We can then use the same strategy as before to pick the best summarizing sentence.

In [None]:

nrows = validation_df.shape[0]
best_sentences: list[str] = []

# Embedding span pointers
start = 0

with torch.no_grad():
    for _, (text, *_) in tqdm(validation_df.iterrows(), total=nrows):

        # Extract sentences
        sentences = text_to_sentences(text)

        # Get embeddings for the current sentences
        sent_embeddings = valid_embed_t[start: start + len(sentences)]

        # Predict the best sentence
        best_sentence_index = np.argmax(
            model(sent_embeddings).squeeze().cpu().numpy())
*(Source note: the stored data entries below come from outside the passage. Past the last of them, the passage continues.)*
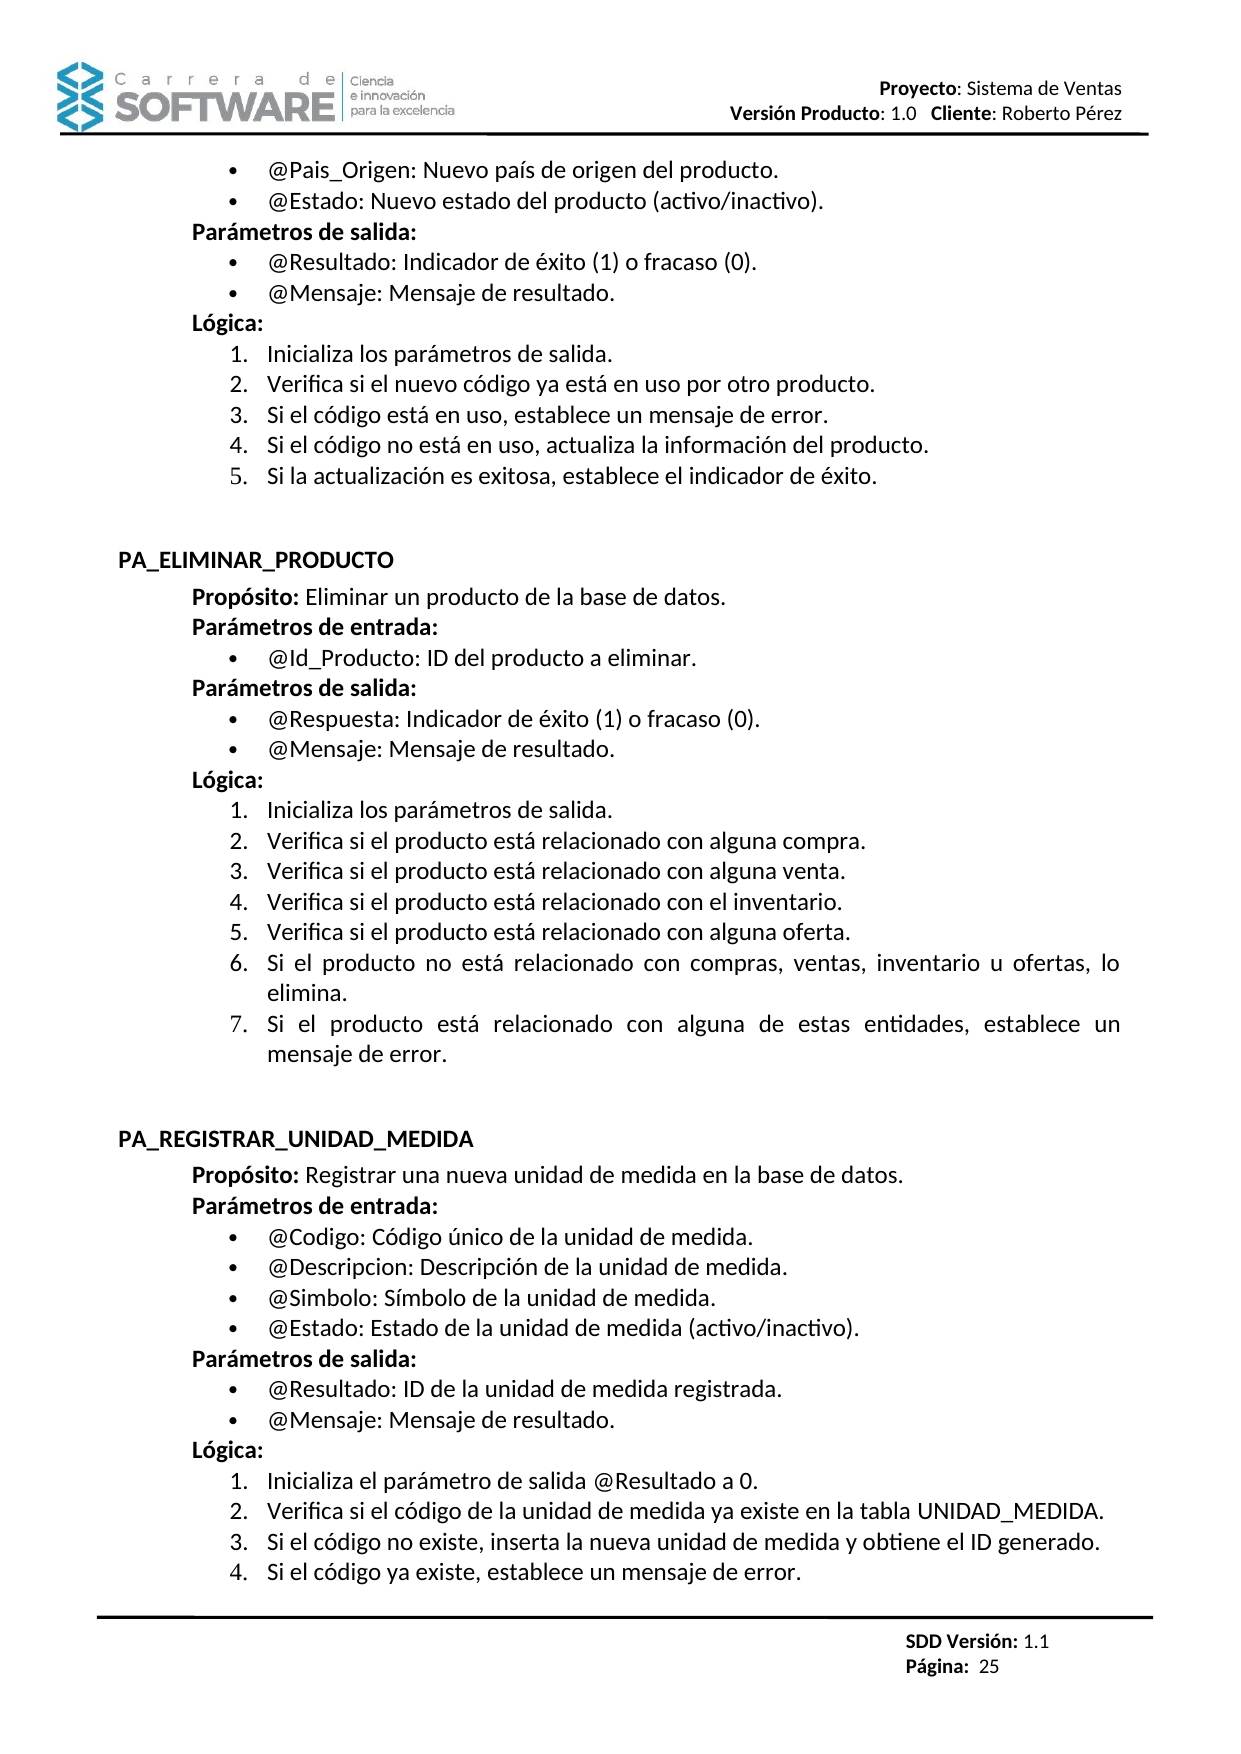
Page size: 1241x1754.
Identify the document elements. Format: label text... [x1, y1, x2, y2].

list Inicializa los parámetros de salida. [229, 338, 1122, 368]
list @Mensaje: Mensaje de resultado. [229, 733, 1122, 764]
list Verifica si el producto está relacionado con alguna compra. [229, 825, 1122, 856]
list @Resultado: ID de la unidad de medida registrada. [229, 1373, 1122, 1404]
text Lógica: [192, 307, 1122, 338]
text Parámetros de entrada: [192, 1190, 1122, 1221]
text Parámetros de entrada: [192, 611, 1122, 642]
list Verifica si el producto está relacionado con alguna venta. [229, 856, 1122, 886]
text Parámetros de salida: [192, 672, 1122, 703]
list @Simbolo: Símbolo de la unidad de medida. [229, 1282, 1122, 1312]
list @Estado: Nuevo estado del producto (activo/inactivo). [229, 185, 1122, 216]
list Verifica si el producto está relacionado con el inventario. [229, 886, 1122, 917]
list Verifica si el código de la unidad de medida ya existe en la tabla UNIDAD_MEDIDA. [229, 1495, 1122, 1526]
list @Estado: Estado de la unidad de medida (activo/inactivo). [229, 1312, 1122, 1343]
list Si el producto está relacionado con alguna de estas entidades, establece un mensaje de error. [229, 1008, 1122, 1069]
list Verifica si el nuevo código ya está en uso por otro producto. [229, 368, 1122, 399]
text Propósito: Registrar una nueva unidad de medida en la base de datos. [192, 1160, 1122, 1190]
list @Resultado: Indicador de éxito (1) o fracaso (0). [229, 246, 1122, 277]
list @Pais_Origen: Nuevo país de origen del producto. [229, 154, 1122, 185]
list @Respuesta: Indicador de éxito (1) o fracaso (0). [229, 703, 1122, 733]
picture [46, 46, 461, 154]
list @Codigo: Código único de la unidad de medida. [229, 1221, 1122, 1251]
list Si el código está en uso, establece un mensaje de error. [229, 399, 1122, 429]
text Parámetros de salida: [192, 1343, 1122, 1373]
list Si la actualización es exitosa, establece el indicador de éxito. [229, 460, 1122, 490]
list @Mensaje: Mensaje de resultado. [229, 277, 1122, 307]
list @Descripcion: Descripción de la unidad de medida. [229, 1251, 1122, 1282]
list Si el código no está en uso, actualiza la información del producto. [229, 429, 1122, 460]
text Lógica: [192, 1434, 1122, 1465]
subtitle PA_ELIMINAR_PRODUCTO [118, 544, 1122, 574]
list Si el código ya existe, establece un mensaje de error. [229, 1556, 1122, 1587]
list Si el producto no está relacionado con compras, ventas, inventario u ofertas, lo elimina. [229, 947, 1122, 1008]
text Parámetros de salida: [192, 216, 1122, 246]
list Inicializa los parámetros de salida. [229, 794, 1122, 825]
list Si el código no existe, inserta la nueva unidad de medida y obtiene el ID generado. [229, 1526, 1122, 1556]
text Lógica: [192, 764, 1122, 794]
subtitle PA_REGISTRAR_UNIDAD_MEDIDA [118, 1123, 1122, 1153]
text Propósito: Eliminar un producto de la base de datos. [192, 581, 1122, 611]
list Verifica si el producto está relacionado con alguna oferta. [229, 917, 1122, 947]
list Inicializa el parámetro de salida @Resultado a 0. [229, 1465, 1122, 1495]
list @Mensaje: Mensaje de resultado. [229, 1404, 1122, 1434]
list @Id_Producto: ID del producto a eliminar. [229, 642, 1122, 672]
        best_sentences.append(sentences[best_sentence_index])

        start += len(sentences)  # Move the pointer to the next span

print(len(best_sentences))

In [None]:
avg_score(best_sentences, validation_df["titles"].tolist())

Yet again, the score is not that great. It could be improved by using different embeddings and a larger model.